Named one of TIME magazine’s “100 Innovators for the Next New Wave,” in 2002 Suzan-Lori Parks became the first African American woman to receive the Pulitzer Prize in Drama for her Broadway hit Topdog/Underdog. A MacArthur “Genius” Fellowship recipient, she has also been awarded grants by the National Endowment for the Arts, the Rockefeller Foundation, the Ford Foundation, the New York State Council on the Arts and the New York Foundation for the Arts. She is the recipient of a Lila Wallace–Reader’s Digest Award, a CalArts/ Herb Alpert Award in the Arts (Theatre) for 1996 and a Guggenheim Foundation Fellowship. She is an alumna of Mount Holyoke College and New Dramatists.

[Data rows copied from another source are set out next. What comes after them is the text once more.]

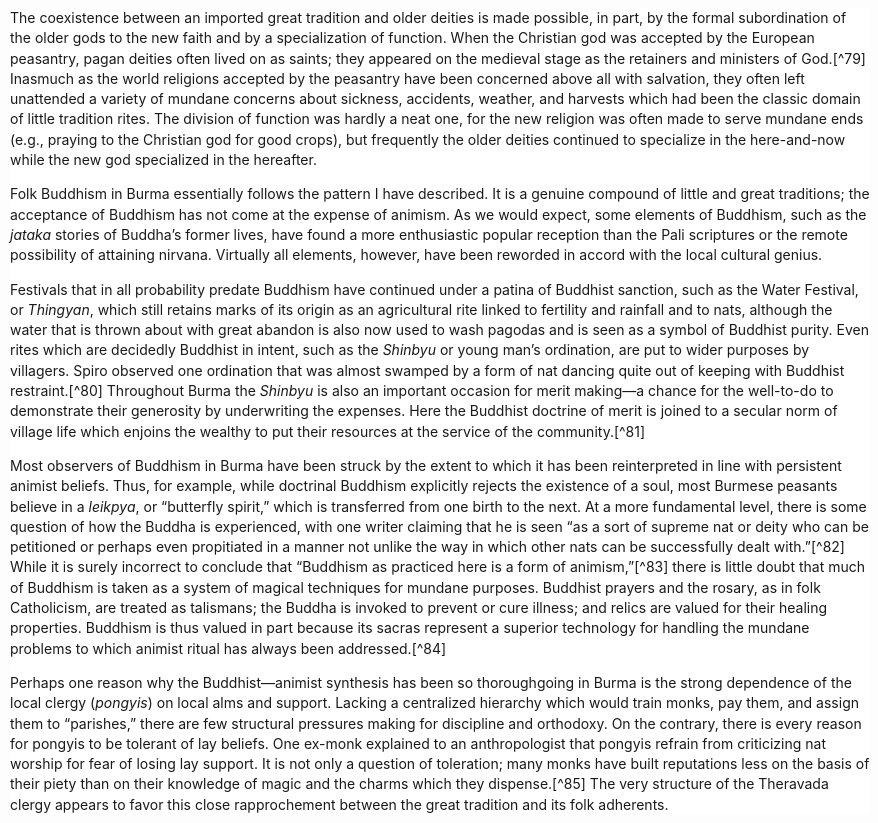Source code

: The coexistence between an imported great tradition and older deities is made possible, in part, by the formal subordination of the older gods to the new faith and by a specialization of function. When the Christian god was accepted by the European peasantry, pagan deities often lived on as saints; they appeared on the medieval stage as the retainers and ministers of God.[^79] Inasmuch as the world religions accepted by the peasantry have been concerned above all with salvation, they often left unattended a variety of mundane concerns about sickness, accidents, weather, and harvests which had been the classic domain of little tradition rites. The division of function was hardly a neat one, for the new religion was often made to serve mundane ends (e.g., praying to the Christian god for good crops), but frequently the older deities continued to specialize in the here-and-now while the new god specialized in the hereafter.

Folk Buddhism in Burma essentially follows the pattern I have described. It is a genuine compound of little and great traditions; the acceptance of Buddhism has not come at the expense of animism. As we would expect, some elements of Buddhism, such as the _jataka_ stories of Buddha’s former lives, have found a more enthusiastic popular reception than the Pali scriptures or the remote possibility of attaining nirvana. Virtually all elements, however, have been reworded in accord with the local cultural genius.

Festivals that in all probability predate Buddhism have continued under a patina of Buddhist sanction, such as the Water Festival, or _Thingyan_, which still retains marks of its origin as an agricultural rite linked to fertility and rainfall and to nats, although the water that is thrown about with great abandon is also now used to wash pagodas and is seen as a symbol of Buddhist purity. Even rites which are decidedly Buddhist in intent, such as the _Shinbyu_ or young man’s ordination, are put to wider purposes by villagers. Spiro observed one ordination that was almost swamped by a form of nat dancing quite out of keeping with Buddhist restraint.[^80] Throughout Burma the _Shinbyu_ is also an important occasion for merit making—a chance for the well-to-do to demonstrate their generosity by underwriting the expenses. Here the Buddhist doctrine of merit is joined to a secular norm of village life which enjoins the wealthy to put their resources at the service of the community.[^81]

Most observers of Buddhism in Burma have been struck by the extent to which it has been reinterpreted in line with persistent animist beliefs. Thus, for example, while doctrinal Buddhism explicitly rejects the existence of a soul, most Burmese peasants believe in a _leikpya_, or “butterfly spirit,” which is transferred from one birth to the next. At a more fundamental level, there is some question of how the Buddha is experienced, with one writer claiming that he is seen “as a sort of supreme nat or deity who can be petitioned or perhaps even propitiated in a manner not unlike the way in which other nats can be successfully dealt with.”[^82] While it is surely incorrect to conclude that “Buddhism as practiced here is a form of animism,”[^83] there is little doubt that much of Buddhism is taken as a system of magical techniques for mundane purposes. Buddhist prayers and the rosary, as in folk Catholicism, are treated as talismans; the Buddha is invoked to prevent or cure illness; and relics are valued for their healing properties. Buddhism is thus valued in part because its sacras represent a superior technology for handling the mundane problems to which animist ritual has always been addressed.[^84]

Perhaps one reason why the Buddhist—animist synthesis has been so thoroughgoing in Burma is the strong dependence of the local clergy (_pongyis_) on local alms and support. Lacking a centralized hierarchy which would train monks, pay them, and assign them to “parishes,” there are few structural pressures making for discipline and orthodoxy. On the contrary, there is every reason for pongyis to be tolerant of lay beliefs. One ex-monk explained to an anthropologist that pongyis refrain from criticizing nat worship for fear of losing lay support. It is not only a question of toleration; many monks have built reputations less on the basis of their piety than on their knowledge of magic and the charms which they dispense.[^85] The very structure of the Theravada clergy appears to favor this close rapprochement between the great tradition and its folk adherents.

Her numerous plays include Father Comes Home From the Wars (2015 Pulitzer Prize finalist, 2015 Edward M. Kennedy Prize for Drama Inspired by American History, 2014 Horton Foote Prize), The Book of Grace, Topdog/Underdog (2002 Pulitzer Prize), In the Blood (2000 Pulitzer Prize finalist), Venus (1996 OBIE Award), The Death of the Last Black Man in the Whole Entire World, Fucking A, Imperceptible Mutabilities in the Third Kingdom (1990 OBIE Award for Best New American Play) and The America Play. Parks’s work on The Gershwins’ Porgy and Bess earned the production a Tony Award for Best Revival of a Musical in 2012. In 2007 her 365 Plays/365 Days was produced in more than seven hundred theaters worldwide, creating one of the largest grassroots collaborations in theater history. Her work is the subject of the PBS Film The Topdog Diaries.
Suzan-Lori’s first novel, Getting Mother’s Body, was published by Random House in 2003. Her first feature-length screenplay was Girl 6 written for Spike Lee. She’s also written screenplays for Brad Pitt, Denzel Washington, Jodie Foster and Oprah Winfrey, adapting Zora Neale Hurston’s classic novel Their Eyes Were Watching God, which premiered on ABC’s Oprah Winfrey Presents. As a film actor Parks has appeared in the fictional documentary The Making of Plus One, which premiered at the Cannes Film Festival in 2009.
In November 2008 Suzan-Lori Parks became the first recipient of the Master Writer Chair at The Public Theater. At The Public, and as she tours the country, she performs her innovative performance piece, Watch Me Work, a play with action and dialogue/a meta-theatrical writing class. She also serves as a visiting arts professor in dramatic writing at New York University’s Tisch School of the Arts.
Holding honorary doctorates from Brown University, among others, Suzan-Lori credits her writing teacher and mentor, James Baldwin, for starting her on the path of playwriting. One of the first to recognize Parks’s writing skills, Mr. Baldwin declared Parks “an astonishing and beautiful creature who may become one of the most valuable artists of our time.”